By Jim Leaviss, head bond markets M&G
Why do the markets expect new stimulus? Draghi’s June speech in Sintra, Portugal, signposted monetary policy action at this September meeting. The German economy has slowed dramatically this year (trade wars and auto manufacturing related – it may be in recession), and eurozone inflation and inflation expectations are both well below the ECB’s target of 2%. European Purchasing Managers’ Indices are in contractionary territory, showing a poor growth outlook across the region. Even though there has been some push back from some insiders (including the Bank of France governor) on the idea that dramatic action is required, it feels like the market has discounted it to such an extent that to do nothing would to risk market turmoil. So the ECB will certainly deliver a stimulus package of some description.

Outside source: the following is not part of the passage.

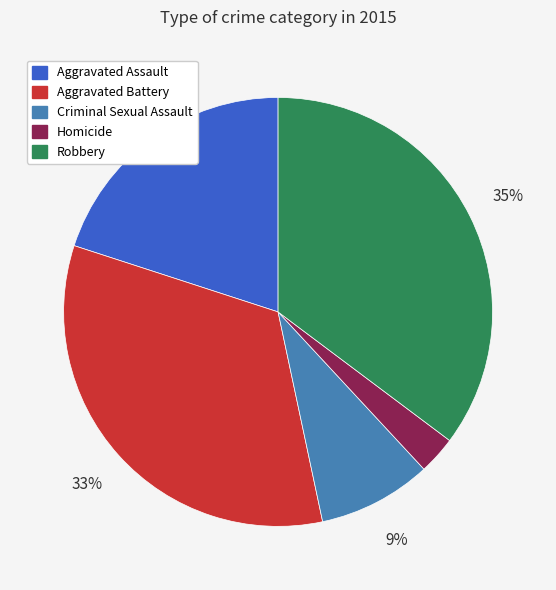

To the nearest percent, what is the difference between the Homicide and Robbery slice percentages?

32%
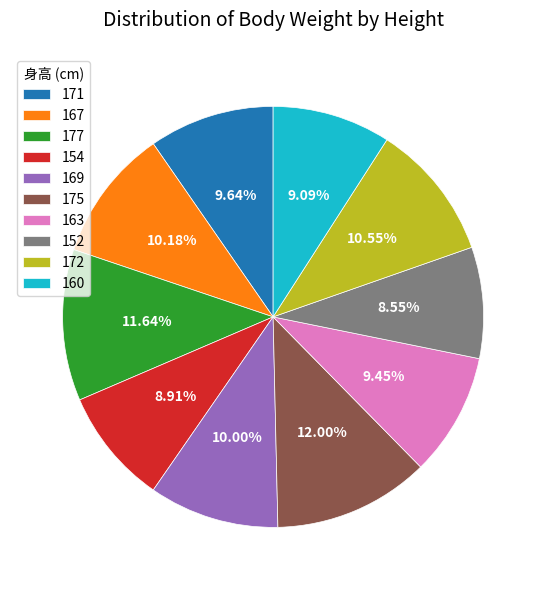

Does any single category account for the majority?

No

There was also good news from another source today, with talk that Germany would deliver some much needed fiscal stimulus via a “shadow” budget. We have long argued that fiscal stimulus would be much more powerful than more monetary stimulus in getting the eurozone growing strongly. Implications
Tiering: if the deposit rate is cut (to -0.5% or -0.6%), it’s expected that the ECB may ease the burden on Europe’s poorly profitable banking sector, and exclude a portion of the reserves they hold at the ECB from negative rates. At the moment, these negative reserves cost the banking system about €8bn a year, as they are generally unable and unwilling to pass negative rates onto their customers.
Another issue is around the issuer limits the ECB has when it buys bonds as part of QE. There is a little headroom to buy more without breaching these limits (for example the 33% limit on any bond issue in the PSPP programme) – but at some stage the ECB needs to address this constraint. This may put it back in the courts in order to persuade sceptics of the legality of increasing asset purchases. Some estimate that the ECB has a year of bond buying at its previous pace before the 33% limit becomes a hard constraint. Corporate bonds: if QE is resumed, and corporate bonds are bought as well as government bonds, investment grade credit spreads should tighten – with the caveat that the introduction of tiering might make short date corporate bonds less attractive for banks who might hold them to try to avoid negative deposit rates. The big beneficiaries from the last CSPP programme were French issuers and utilities (due to their large capitalisation in the bond markets). We’d expect that to be the case again. One outlier idea? It’s unlikely, but the ECB did not buy bank debt in previous operations – could they do so this time? Reducing bank borrowing costs could be more powerful than a further reduction in tradition corporate bonds. It’s politically tricky though. Trade idea? The spreads on CDS indices are very tight compared with those on physical corporate bonds – we can buy bonds likely to be bought by the ECB and hedge that exposure via the CDS market, to be broadly market neutral but have a positive yield. Looking ahead
Christine Lagarde is due to replace Draghi as president of the ECB on 1st November. She is regarded as just a dovish as Draghi has been (the only suggested candidate you could say that about). She told the European parliament that “agility” is needed, as well as a commitment to keeping inflation around the 2% target. Stimulus is here to stay.